Days. When a charterparty provides for laytime to be fixed or calculable this can be referred to a number of "days". The number of days is sometimes called "laydays" but this term is better used for the "Laydays and Cancelling" clause.
Document of title. In modern international trade and shipping this is probably the most important characteristic of the bill of lading. A "document of title" is a document that enables the holder (the person who "possesses" it) to deal with the goods described in it as if he was the owner. "Title" is the right to ownership. "Ownership" can be explained as the right of using, altering, disposing of (that is, selling) and destroying the goods. This "ownership" or "title" can be transferred by a formal transfer of the document, such transfer being an "endorsement" and/or delivery of the document itself.

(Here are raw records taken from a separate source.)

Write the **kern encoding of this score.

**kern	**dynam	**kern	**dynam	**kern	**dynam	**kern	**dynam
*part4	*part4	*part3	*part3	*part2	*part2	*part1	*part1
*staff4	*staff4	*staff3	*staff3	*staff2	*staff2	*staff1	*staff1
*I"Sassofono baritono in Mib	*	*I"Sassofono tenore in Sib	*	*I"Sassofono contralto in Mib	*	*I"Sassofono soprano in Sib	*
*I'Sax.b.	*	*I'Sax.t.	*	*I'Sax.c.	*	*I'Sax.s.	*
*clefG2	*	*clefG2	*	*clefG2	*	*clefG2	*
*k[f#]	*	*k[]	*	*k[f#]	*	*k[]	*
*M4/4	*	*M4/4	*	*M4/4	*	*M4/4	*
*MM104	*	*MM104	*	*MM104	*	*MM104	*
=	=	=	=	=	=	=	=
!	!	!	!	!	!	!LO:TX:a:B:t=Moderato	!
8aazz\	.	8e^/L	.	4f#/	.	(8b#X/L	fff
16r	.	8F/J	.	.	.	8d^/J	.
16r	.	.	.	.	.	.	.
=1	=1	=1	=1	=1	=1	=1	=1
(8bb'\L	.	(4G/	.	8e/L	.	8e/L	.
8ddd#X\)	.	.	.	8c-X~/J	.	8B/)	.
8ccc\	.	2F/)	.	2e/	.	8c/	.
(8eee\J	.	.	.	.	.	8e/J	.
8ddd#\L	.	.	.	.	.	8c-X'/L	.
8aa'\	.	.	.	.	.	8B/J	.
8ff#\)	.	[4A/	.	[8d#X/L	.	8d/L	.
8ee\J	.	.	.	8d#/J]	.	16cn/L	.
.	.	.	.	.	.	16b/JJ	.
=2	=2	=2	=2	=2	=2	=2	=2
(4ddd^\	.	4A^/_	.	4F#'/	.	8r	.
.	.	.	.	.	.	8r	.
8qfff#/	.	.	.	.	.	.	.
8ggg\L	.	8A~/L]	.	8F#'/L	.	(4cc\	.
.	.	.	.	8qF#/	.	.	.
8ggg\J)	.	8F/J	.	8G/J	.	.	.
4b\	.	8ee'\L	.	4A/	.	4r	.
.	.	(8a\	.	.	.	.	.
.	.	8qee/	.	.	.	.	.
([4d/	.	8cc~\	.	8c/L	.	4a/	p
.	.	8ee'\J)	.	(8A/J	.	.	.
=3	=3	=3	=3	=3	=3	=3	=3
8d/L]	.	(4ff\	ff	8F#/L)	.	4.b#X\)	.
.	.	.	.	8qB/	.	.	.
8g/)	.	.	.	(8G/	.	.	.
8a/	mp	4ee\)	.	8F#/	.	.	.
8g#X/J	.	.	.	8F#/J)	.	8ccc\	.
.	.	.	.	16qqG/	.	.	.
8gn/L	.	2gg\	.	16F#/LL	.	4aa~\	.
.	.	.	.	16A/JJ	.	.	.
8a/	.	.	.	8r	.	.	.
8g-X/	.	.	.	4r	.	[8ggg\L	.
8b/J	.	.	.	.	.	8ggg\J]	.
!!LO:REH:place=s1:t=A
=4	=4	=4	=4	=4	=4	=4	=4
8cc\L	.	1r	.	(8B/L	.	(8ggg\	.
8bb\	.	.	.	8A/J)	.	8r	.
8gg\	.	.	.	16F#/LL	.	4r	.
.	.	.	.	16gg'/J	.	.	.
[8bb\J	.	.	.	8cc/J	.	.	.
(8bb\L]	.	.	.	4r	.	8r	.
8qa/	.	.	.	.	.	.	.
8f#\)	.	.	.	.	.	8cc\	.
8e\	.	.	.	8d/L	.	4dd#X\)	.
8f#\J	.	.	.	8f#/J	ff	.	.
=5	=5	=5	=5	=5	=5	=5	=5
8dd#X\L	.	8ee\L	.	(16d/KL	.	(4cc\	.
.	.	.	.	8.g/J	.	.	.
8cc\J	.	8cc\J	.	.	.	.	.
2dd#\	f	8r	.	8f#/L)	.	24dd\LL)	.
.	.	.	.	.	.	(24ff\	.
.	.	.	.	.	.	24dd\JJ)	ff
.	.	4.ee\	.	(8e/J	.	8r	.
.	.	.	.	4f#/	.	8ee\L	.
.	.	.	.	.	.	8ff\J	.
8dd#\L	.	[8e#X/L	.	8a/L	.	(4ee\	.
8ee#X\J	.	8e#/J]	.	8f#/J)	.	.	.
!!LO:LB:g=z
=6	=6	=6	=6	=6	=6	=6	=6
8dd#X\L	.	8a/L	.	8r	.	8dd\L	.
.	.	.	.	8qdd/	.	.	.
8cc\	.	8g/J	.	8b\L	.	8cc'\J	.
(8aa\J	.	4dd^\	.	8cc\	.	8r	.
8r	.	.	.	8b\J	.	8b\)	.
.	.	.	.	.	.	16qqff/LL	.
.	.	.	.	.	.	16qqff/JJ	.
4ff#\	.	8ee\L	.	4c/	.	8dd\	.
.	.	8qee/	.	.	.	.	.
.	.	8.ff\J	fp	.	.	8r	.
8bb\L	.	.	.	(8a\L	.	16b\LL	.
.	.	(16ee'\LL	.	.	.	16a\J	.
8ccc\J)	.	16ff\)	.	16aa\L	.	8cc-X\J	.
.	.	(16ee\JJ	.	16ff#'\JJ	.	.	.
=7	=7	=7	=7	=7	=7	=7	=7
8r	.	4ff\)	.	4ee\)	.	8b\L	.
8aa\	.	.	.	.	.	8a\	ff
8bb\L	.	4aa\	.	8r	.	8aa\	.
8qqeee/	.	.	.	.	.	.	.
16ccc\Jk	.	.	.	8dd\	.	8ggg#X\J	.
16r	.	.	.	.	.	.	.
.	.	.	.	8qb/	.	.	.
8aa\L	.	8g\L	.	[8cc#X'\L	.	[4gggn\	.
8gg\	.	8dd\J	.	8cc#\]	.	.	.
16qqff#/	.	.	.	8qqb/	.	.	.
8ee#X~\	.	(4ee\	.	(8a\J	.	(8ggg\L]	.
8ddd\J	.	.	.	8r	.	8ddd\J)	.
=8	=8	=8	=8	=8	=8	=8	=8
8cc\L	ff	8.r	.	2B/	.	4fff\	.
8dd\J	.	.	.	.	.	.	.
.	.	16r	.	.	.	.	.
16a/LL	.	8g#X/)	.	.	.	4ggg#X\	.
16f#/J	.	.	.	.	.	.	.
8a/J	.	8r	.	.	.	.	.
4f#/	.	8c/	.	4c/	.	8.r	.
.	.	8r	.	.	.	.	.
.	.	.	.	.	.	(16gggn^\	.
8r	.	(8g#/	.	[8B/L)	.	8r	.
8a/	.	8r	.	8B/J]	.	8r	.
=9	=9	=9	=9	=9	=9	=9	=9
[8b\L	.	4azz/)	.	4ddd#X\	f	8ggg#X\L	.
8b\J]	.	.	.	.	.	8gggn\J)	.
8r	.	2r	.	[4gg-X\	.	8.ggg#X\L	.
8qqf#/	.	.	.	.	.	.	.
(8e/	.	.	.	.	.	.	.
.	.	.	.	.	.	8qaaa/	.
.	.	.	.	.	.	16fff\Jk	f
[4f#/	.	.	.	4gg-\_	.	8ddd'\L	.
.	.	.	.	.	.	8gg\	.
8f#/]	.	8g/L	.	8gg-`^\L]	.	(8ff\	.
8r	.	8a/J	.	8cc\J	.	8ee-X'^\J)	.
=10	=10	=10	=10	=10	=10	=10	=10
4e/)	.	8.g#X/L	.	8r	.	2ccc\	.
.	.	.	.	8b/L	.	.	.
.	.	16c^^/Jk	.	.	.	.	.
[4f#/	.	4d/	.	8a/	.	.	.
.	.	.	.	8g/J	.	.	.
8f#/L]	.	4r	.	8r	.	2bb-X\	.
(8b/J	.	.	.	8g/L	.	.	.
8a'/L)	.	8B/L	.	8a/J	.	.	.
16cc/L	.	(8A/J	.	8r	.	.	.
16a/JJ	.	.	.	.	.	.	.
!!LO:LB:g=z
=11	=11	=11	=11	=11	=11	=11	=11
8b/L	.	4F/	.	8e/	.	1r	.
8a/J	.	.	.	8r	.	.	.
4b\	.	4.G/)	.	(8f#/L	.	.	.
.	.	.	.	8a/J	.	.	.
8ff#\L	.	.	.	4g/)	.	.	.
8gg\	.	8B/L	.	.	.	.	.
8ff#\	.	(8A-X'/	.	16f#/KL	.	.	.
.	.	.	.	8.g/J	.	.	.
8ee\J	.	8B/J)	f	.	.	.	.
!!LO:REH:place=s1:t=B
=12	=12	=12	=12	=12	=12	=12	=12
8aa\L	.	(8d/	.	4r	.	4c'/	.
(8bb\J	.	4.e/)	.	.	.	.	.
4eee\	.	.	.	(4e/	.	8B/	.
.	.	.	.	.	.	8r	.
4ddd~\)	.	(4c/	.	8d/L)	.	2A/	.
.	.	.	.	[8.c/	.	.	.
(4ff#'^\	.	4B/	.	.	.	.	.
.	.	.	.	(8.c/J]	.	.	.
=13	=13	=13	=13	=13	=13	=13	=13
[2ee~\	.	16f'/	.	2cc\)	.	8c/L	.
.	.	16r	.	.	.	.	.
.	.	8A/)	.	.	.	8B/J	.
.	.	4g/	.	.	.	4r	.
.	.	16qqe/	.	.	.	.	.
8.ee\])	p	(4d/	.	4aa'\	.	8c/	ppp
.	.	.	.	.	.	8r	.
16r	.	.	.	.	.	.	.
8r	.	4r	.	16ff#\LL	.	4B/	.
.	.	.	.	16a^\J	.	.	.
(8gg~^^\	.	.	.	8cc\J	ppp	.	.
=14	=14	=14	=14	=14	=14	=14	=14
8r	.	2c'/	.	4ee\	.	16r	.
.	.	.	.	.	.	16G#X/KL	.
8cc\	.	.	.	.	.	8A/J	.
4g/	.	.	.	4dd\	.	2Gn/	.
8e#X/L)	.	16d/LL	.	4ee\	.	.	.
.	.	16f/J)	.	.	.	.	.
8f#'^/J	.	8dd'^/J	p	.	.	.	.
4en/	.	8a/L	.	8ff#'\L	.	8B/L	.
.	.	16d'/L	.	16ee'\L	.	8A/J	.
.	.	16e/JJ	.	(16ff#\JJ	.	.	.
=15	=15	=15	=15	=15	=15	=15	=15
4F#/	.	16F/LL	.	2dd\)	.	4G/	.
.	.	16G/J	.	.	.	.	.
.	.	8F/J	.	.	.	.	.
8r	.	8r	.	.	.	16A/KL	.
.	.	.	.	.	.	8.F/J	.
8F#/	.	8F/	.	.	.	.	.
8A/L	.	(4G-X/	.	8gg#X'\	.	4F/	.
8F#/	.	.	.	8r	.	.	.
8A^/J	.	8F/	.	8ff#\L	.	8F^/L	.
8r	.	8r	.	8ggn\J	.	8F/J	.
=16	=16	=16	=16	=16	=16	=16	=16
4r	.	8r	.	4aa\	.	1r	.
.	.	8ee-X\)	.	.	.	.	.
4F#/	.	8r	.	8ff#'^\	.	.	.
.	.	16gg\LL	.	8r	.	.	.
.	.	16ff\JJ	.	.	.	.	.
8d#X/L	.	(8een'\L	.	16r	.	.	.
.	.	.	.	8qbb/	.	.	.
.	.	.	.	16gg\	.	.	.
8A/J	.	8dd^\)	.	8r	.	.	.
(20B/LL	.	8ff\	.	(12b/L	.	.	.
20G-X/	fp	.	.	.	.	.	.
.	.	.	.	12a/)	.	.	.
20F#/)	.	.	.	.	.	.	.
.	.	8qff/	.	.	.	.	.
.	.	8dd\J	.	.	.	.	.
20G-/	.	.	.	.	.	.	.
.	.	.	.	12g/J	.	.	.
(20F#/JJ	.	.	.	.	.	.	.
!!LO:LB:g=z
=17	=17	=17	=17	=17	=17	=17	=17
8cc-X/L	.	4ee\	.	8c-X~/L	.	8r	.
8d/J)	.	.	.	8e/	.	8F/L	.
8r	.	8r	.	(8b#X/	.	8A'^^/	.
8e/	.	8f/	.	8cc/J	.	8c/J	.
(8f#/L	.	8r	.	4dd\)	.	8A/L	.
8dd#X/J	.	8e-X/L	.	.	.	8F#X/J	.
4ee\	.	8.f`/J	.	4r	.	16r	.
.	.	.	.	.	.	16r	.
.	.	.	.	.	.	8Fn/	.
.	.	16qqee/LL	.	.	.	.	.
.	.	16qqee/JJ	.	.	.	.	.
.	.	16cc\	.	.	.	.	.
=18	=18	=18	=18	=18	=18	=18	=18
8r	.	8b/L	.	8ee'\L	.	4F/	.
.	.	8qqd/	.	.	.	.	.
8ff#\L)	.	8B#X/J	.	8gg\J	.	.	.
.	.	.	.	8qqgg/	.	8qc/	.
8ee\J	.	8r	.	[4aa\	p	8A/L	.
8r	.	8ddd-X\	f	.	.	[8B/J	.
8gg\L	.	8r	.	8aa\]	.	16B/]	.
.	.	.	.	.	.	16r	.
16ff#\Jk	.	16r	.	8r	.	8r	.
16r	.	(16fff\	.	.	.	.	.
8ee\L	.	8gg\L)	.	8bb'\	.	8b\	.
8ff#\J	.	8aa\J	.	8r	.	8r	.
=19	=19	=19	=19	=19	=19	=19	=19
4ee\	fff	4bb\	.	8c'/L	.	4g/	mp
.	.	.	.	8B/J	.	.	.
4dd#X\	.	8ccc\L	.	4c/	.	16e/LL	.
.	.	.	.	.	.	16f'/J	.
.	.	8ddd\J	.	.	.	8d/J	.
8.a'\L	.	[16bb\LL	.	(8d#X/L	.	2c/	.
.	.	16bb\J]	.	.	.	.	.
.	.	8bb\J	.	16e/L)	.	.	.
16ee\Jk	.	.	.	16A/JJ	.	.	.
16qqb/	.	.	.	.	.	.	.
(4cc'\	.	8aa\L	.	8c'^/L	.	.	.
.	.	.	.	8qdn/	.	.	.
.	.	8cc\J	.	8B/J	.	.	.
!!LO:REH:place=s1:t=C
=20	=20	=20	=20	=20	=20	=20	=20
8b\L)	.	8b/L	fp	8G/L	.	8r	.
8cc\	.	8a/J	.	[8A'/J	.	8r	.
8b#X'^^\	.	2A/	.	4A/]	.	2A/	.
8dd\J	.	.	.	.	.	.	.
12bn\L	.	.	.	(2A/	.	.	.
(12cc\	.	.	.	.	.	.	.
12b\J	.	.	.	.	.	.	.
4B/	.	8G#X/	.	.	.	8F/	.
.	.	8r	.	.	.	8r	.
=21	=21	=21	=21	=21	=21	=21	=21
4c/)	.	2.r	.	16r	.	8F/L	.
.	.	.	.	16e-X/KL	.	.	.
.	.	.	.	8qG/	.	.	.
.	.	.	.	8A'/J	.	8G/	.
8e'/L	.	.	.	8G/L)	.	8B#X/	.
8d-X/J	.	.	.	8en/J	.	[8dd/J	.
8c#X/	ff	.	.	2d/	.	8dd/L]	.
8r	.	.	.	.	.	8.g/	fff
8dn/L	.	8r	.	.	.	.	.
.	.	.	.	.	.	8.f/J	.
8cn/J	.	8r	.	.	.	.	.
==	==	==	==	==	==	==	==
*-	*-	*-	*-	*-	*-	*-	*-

Depth. The depth is the vertical distance measured from the keel to the deck. The extreme depth is the depth measured at the ship’s side from the uppermost continuous deck to the lower point of the keel. The moulded depth is measured from the top of the keel plate (the “base line”) to the underside (that is, the heel) of the deck beam at the ship’s side amidships.
Days on demurrage. These are days by which the agreed number of laydays for loading or discharge is exceeded. In some charters a limited fixed number of days on demurrage is agreed, in addition to the laytime allowed. Shipowners are entitled to damages for detention if, after demurrage days have expired, further delay is experienced.